On June 22, 2015, the FCC released an order authorizing interconnected VoIP providers to obtain telephone numbers directly from the Numbering Administrators, rather than through intermediaries or wholesale carriers. Generally, the FCC will now require interconnected VoIP providers to follow the same requirements applicable to traditional TDM-based carriers seeking to obtain numbers.

Those interconnected VoIP providers without a state-issued certification may pursue a three-step process to obtain direct access to numbers:

  1. File a VoIP Numbering Authorization Application with the FCC requesting direct access to numbers, which may be “deemed granted” on the 31st day after filing;  
  2. After FCC grant, provide state commissions with 30 days’ notice of any attempt to access numbers (along with contact information and the like); and  
  3. After the 30-day state notice period, establish an “Operating Company Number” with the Numbering Administrators and request numbers on a state-by-state basis.

Although these topside steps appear simple, obtaining numbers may be administratively complex. First, the FCC (or more specifically, the Wireline Competition Bureau) may suspend the “deemed granted” period if the Bureau has questions or needs more information. Once suspended, there is no mechanism ensuring a grant.

Second, state commissions similarly may have the authority to hold up the release of numbers even after the FCC grants an application. The Commission is silent on whether the Number Administrators can grant numbering requests opposed by a state commission.

Third, interconnected VoIP providers will have to comply with a number of other obligations previously reserved for traditional carriers, including making N11 (e.g., 911, 711, 511, etc.) calling available to consumers. Interconnected VoIP providers also are expected to comply with Local Number Portability requirements and all administrative requirements associated with telephone numbers, such as filing Number Resource Utilization Reports and the like.

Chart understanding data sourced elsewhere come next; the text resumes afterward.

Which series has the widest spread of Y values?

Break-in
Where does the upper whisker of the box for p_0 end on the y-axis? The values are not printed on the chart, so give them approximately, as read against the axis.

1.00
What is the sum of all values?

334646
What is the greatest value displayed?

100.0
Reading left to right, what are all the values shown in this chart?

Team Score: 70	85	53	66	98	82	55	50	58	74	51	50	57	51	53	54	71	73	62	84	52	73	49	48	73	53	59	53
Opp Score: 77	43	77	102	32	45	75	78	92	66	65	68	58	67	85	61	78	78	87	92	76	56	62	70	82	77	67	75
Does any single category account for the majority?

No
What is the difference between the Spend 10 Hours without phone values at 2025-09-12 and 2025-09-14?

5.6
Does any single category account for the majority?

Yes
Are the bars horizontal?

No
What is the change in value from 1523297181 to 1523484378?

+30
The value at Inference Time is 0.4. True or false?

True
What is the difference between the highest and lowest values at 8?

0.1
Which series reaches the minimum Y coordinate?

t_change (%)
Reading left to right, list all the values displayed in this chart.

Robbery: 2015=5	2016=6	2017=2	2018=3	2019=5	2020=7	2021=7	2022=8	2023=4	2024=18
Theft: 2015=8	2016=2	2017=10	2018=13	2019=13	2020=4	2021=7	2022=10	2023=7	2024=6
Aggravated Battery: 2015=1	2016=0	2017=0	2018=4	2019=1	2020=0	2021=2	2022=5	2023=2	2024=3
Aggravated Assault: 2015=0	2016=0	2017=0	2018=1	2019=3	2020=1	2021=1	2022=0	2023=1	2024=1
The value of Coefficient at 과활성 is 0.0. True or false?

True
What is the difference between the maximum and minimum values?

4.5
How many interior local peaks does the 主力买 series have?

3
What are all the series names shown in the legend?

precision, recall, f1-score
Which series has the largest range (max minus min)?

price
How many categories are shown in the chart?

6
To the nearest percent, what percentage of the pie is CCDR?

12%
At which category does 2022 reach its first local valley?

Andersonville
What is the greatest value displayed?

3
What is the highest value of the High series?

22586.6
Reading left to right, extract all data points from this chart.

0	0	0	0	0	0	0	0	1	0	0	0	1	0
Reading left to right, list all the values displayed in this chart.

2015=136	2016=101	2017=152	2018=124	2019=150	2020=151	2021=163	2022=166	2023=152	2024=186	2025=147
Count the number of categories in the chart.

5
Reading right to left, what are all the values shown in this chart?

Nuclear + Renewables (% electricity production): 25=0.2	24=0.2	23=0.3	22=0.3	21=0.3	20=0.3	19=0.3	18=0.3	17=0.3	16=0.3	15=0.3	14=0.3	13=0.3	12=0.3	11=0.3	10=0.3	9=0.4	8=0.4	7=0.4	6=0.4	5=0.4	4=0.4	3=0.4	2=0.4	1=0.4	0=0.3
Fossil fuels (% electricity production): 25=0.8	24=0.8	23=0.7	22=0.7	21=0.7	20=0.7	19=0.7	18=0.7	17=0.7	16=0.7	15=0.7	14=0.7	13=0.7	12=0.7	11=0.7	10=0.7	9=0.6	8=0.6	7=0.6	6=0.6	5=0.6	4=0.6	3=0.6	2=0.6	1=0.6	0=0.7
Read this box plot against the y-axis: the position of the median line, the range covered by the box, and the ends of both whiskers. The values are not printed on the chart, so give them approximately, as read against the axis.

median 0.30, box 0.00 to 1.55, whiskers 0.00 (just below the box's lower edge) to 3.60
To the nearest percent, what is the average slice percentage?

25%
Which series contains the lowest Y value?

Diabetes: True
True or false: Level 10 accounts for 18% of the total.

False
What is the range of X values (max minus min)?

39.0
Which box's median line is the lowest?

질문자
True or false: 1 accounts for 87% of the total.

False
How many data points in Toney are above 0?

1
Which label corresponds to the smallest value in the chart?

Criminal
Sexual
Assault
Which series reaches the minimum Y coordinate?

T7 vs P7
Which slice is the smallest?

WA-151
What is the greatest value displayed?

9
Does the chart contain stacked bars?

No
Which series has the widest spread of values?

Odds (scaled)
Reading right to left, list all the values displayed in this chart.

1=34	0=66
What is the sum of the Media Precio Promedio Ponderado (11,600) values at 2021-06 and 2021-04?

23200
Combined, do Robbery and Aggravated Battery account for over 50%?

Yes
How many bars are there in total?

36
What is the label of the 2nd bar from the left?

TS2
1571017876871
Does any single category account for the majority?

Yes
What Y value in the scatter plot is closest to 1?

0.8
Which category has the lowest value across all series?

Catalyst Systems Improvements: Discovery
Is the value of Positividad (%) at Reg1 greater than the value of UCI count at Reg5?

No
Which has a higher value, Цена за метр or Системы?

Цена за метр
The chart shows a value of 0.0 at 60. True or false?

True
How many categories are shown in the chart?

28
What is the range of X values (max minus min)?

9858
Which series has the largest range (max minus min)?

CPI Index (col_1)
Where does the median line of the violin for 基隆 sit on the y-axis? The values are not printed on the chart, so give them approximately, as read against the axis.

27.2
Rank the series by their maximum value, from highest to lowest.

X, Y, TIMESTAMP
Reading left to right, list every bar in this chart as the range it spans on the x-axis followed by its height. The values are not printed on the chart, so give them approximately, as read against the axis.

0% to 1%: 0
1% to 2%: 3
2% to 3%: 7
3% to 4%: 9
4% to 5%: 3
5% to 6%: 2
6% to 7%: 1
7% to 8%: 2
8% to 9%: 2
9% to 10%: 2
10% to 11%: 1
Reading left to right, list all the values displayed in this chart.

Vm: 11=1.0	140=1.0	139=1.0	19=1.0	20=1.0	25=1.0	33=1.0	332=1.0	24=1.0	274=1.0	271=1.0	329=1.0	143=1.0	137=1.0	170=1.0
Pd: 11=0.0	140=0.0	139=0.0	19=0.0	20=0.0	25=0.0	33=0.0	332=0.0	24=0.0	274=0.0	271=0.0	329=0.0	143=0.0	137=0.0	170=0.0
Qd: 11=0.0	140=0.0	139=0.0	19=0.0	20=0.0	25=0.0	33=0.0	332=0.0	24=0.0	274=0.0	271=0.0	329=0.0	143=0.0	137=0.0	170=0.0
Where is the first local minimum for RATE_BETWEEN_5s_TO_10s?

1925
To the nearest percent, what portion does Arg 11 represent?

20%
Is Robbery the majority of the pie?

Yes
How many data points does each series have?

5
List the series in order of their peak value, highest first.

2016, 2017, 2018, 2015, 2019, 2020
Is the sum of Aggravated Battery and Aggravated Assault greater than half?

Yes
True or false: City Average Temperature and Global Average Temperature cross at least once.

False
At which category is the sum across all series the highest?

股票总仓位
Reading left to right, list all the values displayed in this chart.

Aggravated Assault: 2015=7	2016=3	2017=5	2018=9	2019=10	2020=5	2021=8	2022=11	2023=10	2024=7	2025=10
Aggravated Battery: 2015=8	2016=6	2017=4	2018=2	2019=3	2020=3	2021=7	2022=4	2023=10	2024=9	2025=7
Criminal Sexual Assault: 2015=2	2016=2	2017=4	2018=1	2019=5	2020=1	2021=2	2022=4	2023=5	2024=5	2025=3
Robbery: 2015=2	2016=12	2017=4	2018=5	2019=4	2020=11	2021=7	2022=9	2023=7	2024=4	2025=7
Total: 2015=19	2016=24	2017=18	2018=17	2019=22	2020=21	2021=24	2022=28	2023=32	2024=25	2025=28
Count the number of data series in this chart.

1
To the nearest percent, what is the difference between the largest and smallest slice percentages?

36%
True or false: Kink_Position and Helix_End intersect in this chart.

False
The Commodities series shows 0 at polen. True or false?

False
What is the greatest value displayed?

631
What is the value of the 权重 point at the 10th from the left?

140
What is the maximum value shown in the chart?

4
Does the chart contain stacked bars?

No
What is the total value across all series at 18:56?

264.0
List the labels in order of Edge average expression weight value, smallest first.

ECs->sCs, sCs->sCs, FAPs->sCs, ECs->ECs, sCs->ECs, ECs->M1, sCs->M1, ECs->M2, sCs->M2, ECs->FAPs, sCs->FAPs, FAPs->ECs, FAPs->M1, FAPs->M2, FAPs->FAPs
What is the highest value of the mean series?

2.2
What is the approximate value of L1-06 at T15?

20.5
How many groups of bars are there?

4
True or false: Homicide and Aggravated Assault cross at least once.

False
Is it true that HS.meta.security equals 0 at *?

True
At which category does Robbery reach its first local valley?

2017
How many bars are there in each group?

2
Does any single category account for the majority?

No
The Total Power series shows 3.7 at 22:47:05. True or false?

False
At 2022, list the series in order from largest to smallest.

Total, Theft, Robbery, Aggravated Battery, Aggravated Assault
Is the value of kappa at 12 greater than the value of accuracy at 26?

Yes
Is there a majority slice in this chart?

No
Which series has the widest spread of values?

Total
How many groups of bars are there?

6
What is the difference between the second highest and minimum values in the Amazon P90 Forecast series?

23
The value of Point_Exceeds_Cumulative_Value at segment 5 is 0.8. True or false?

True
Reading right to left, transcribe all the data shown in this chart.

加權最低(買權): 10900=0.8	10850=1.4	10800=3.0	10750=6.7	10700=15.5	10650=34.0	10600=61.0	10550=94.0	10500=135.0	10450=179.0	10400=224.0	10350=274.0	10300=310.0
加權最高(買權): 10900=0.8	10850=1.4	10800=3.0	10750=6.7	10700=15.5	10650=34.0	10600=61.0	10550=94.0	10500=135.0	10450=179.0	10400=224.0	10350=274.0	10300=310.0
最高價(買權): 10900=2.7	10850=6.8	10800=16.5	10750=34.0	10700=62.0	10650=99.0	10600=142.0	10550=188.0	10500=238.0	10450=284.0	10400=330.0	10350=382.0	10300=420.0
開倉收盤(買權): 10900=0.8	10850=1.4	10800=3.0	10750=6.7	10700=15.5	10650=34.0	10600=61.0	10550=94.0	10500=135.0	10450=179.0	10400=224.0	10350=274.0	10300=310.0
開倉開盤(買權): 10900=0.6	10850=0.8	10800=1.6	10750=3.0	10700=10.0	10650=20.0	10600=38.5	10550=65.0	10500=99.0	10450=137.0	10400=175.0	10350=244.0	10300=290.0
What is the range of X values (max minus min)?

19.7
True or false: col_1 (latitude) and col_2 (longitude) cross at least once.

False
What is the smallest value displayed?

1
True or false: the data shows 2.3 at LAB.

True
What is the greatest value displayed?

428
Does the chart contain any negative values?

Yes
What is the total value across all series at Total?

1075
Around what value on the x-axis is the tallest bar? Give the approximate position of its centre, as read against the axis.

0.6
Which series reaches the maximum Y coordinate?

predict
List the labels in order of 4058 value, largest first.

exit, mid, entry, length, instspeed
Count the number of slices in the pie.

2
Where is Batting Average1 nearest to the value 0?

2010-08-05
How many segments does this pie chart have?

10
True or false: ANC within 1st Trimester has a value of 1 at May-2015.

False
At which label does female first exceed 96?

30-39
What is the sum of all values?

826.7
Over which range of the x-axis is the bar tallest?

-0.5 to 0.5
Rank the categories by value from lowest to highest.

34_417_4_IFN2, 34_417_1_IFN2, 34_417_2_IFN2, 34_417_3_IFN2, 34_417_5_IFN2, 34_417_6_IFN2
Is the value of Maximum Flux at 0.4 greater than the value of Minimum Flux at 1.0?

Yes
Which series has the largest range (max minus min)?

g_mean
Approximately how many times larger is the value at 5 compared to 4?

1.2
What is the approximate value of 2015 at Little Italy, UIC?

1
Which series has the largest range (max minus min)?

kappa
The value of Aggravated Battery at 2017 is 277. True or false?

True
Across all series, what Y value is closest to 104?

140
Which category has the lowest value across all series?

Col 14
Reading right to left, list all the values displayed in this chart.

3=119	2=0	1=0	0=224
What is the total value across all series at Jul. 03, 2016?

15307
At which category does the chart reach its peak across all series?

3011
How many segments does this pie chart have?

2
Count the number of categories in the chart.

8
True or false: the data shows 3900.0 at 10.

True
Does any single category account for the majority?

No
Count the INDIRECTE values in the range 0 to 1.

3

At bottom, the FCC is essentially treating Interconnected VoIP providers seeking direct access to telephone numbers as traditional, TDM-based carriers. Although no specific state licensing is required, providers do have to comply with any state-specific requirements that might exist. All this said, interconnected VoIP providers are under no obligation to obtain numbers directly. They can continue to access numbers through carrier partners.